Les CFF ont «secrètement» supprimé leurs trains-prison
Ces vingt dernières années, de curieux trains ont sillonné le territoire suisse. Leur particularité: ils n'étaient constitués que d'une locomotive et d'un seul wagon, sans fenêtres. Ce détail est révélateur quant à leur cargaison, puisque ces convois étaient affectés au transport des prisonniers.
Le «jail-train», comme il était officiellement appelé, était un système unique en Europe. Les CFF ont supprimé ce service il y a deux ans déjà, mais l'opération a été «gardée sécrète pendant longtemps», révèle ce jeudi le Tages-Anzeiger. Les autorités compétentes ont fini par confirmer l'info au quotidien zurichois, après ses nombreuses demandes.
Le passage d'un train pénitentiaire à la gare de Roggwil-Wynau (BE), en 2012 👇
Le train-prison des CFF a été lancé en 2001, retrace le site alémanique Plattform J, le premier ayant eu vent de la fin de ce service, en avril dernier. Pendant longtemps, les détenus étaient transportés dans des cellules exiguës et dépourvues de toilettes, à l'intérieur de wagons à bagages. Suite à une réprimande du Conseil de l'Europe, les autorités helvétiques décident de mettre en place un système plus respectueux de la «dignité humaine» des prisonniers.
Le nouveau système, appelé «Jail-Train-Street», combine la route et le rail. «Grâce à 12 véhicules automobiles comprenant chacun 5 cellules individuelles, Securitas assure le transport par la route et la conduite des détenus au train pénitentiaire», lit-on dans un bulletin de l'Office fédéral de la justice, datant de 2005. Une fois que les fourgonnettes arrivent à la gare, un train CFF «transformé» prend le relais.

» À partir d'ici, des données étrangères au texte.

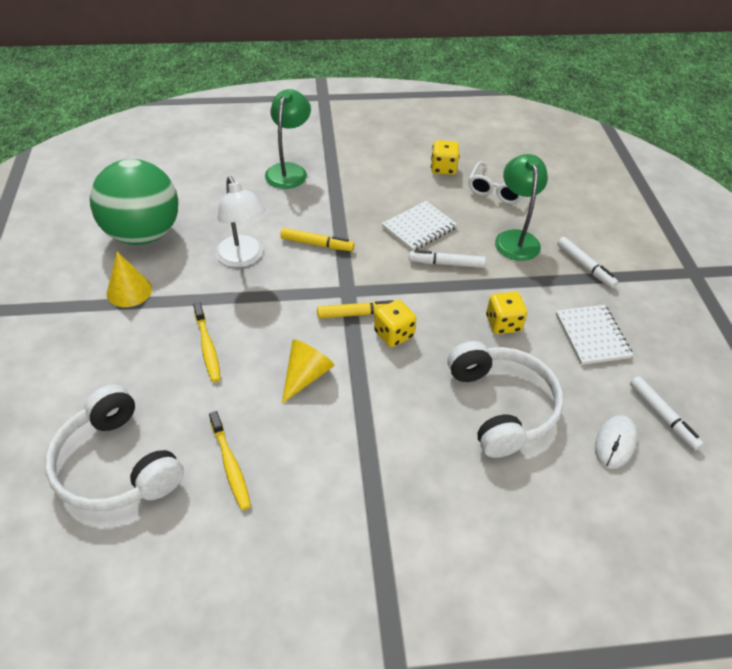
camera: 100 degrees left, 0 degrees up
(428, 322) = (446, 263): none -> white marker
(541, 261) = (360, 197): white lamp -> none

18 cellules, vidéosurveillance et clim'
Chaque «jail-train» est doté de 18 cellules, ajoute la publication. Il est équipé de toilettes, d'un système de vidéosurveillance et de climatisation. Une équipe de «spécialistes» formés par la police du canton de Zurich accompagne les détenus.
Au printemps de cette année, un particulier est parvenu à se faufiler dans un train pénitentiaire désaffecté. La vidéo de son action, partagée sur Youtube, nous donne une idée de l'intérieur du wagon. Ce dernier est traversé par un étroit couloir; sur les deux côtés, on voit des cellules délimitées par des barreaux métalliques. Un banc bleu est visible dans l'une des cellules.
Les trains-prison circulaient entre Berne et Zurich, indique encore l'Office fédéral de la justice. Les voyages avaient lieu une fois par jour, précise-t-on, selon «un horaire déterminé valable pour toute la Suisse». Entre 9000 et 13 000 personnes ont été transportées de cette manière chaque année à partir de 2001.
Selon le Tages-Anzeiger, il y a une dizaine d'années, une deuxième ligne circulait sur l'axe nord-sud en direction de la Suisse centrale et du Tessin. Ce qui porterait le nombre total de détenus transportés par train à environ 16 000 par an, estime le quotidien.
Wagons vétustes
En 2005, l'Office fédéral de la justice tirait «un bilan positif après cinq ans d'exploitation». Cette solution satisfaisait les exigences du Comité européen pour la prévention de la torture, soulignait-on, et était «constamment améliorée». Le bulletin concluait:
Pourquoi, moins de 20 ans plus tard, ce système a-t-il donc été abandonné? L'exploitation continue du train pénitentiaire était «économiquement non viable», ont indiqué les CFF au Tages-Anzeiger. Cela s'explique par l'âge avancé du matériel roulant et sa durée de vie restante, probablement courte.
L'utilisation d'un véhicule plus récent n'aurait pas non plus été rentable, «en raison des coûts élevés d'ingénierie et de conversion», a ajouté l'ex-régie fédérale. De plus, l'une des gares où le «jail-train» faisait halte, près de Zurich, sera entièrement démolie dans le cadre de la construction d'un tunnel, ajoute le quotidien zurichois.
Le transport des prisonniers continue sous l'égide de Securitas, mais se fait exclusivement par la route. Quant aux trains pénitentiaires, ils ne seront pas exposés dans un musée et n'existent probablement déjà plus: leur démolition était agendée pour février 2025.